Prompt
A word-for-word copy of the data, with no images, is the required answer.

Dataset entries
^^^^^^^^^^^^^^^^

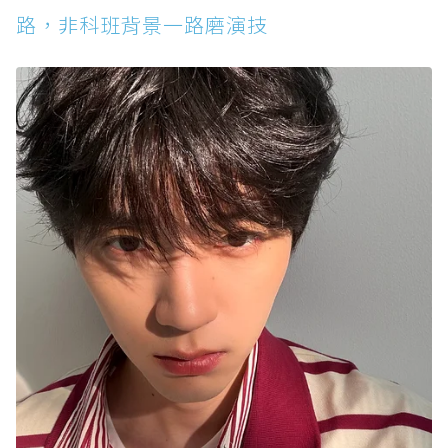
路，非科班背景一路磨演技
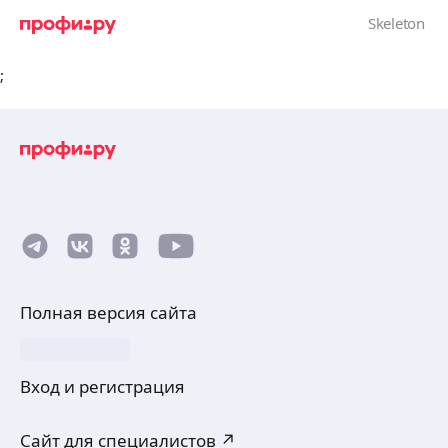
;
Полная версия сайта
Вход и регистрация
Сайт для специалистов ↗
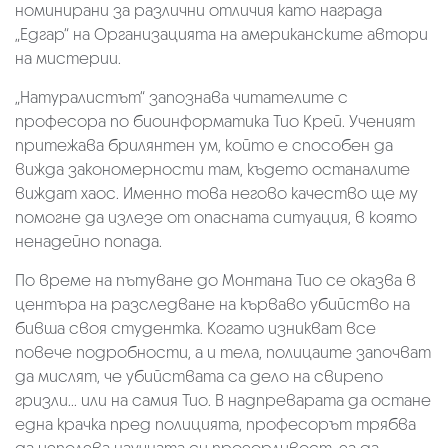
номинирани за различни отличия като награда
„Едгар“ на Организацията на американските автори
на мистерии.
„Натуралистът“ запознава читателите с
професора по биоинформатика Тио Крей. Ученият
притежава брилянтен ум, който е способен да
вижда закономерности там, където останалите
виждат хаос. Именно това негово качество ще му
помогне да излезе от опасната ситуация, в която
ненадейно попада.
По време на пътуване до Монтана Тио се оказва в
центъра на разследване на кърваво убийство на
бивша своя студентка. Когато изникват все
повече подробности, а и тела, полицаите започват
да мислят, че убийствата са дело на свирепо
гризли... или на самия Тио. В надпреварата да остане
една крачка пред полицията, професорът трябва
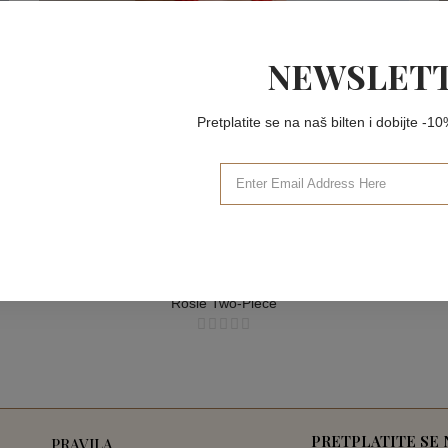
NEWSLET
Pretplatite se na naš bilten i dobijte -
DVODELNA ODEĆA
Rosie Two-Piece
DVODELNA ODEĆA
PRETPLATITE SE
PRAVILA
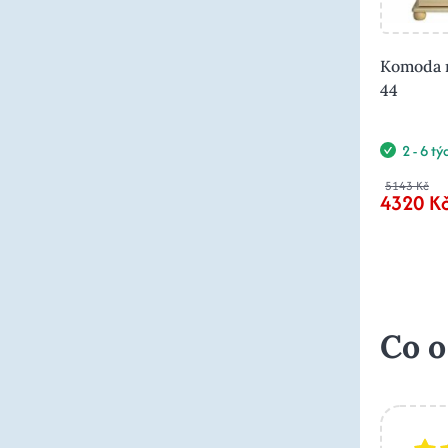
Komoda m
44
2 - 6 t
5143 Kč
4320 K
Co o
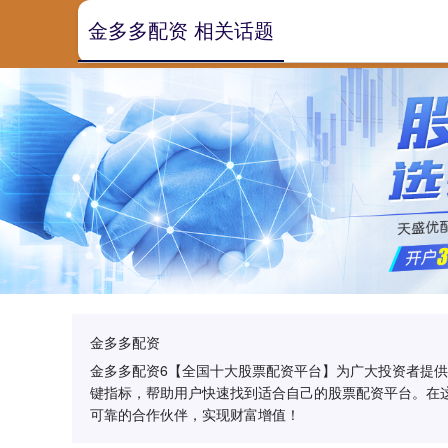
金多多配资 相关话题
金多多配资
金多多配资6【全国十大股票配资平台】为广大投资者提
键指标，帮助用户快速找到适合自己的股票配资平台。在
可靠的合作伙伴，实现财富增值！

^^^^^^^^^^^^^^^^

Answer to the exercise
路，非科班背景一路磨演技
;
Полная версия сайта
Вход и регистрация
Сайт для специалистов ↗
номинирани за различни отличия като награда
„Едгар“ на Организацията на американските автори
на мистерии.
„Натуралистът“ запознава читателите с
професора по биоинформатика Тио Крей. Ученият
притежава брилянтен ум, който е способен да
вижда закономерности там, където останалите
виждат хаос. Именно това негово качество ще му
помогне да излезе от опасната ситуация, в която
ненадейно попада.
По време на пътуване до Монтана Тио се оказва в
центъра на разследване на кърваво убийство на
бивша своя студентка. Когато изникват все
повече подробности, а и тела, полицаите започват
да мислят, че убийствата са дело на свирепо
гризли... или на самия Тио. В надпреварата да остане
една крачка пред полицията, професорът трябва
NEWSLET
Pretplatite se na naš bilten i dobijte -
DVODELNA ODEĆA
Rosie Two-Piece
DVODELNA ODEĆA
PRETPLATITE SE
PRAVILA
Komoda m
44
2 - 6 t
5143 Kč
4320 K
Co o
金多多配资 相关话题
金多多配资
金多多配资6【全国十大股票配资平台】为广大投资者提
键指标，帮助用户快速找到适合自己的股票配资平台。在
可靠的合作伙伴，实现财富增值！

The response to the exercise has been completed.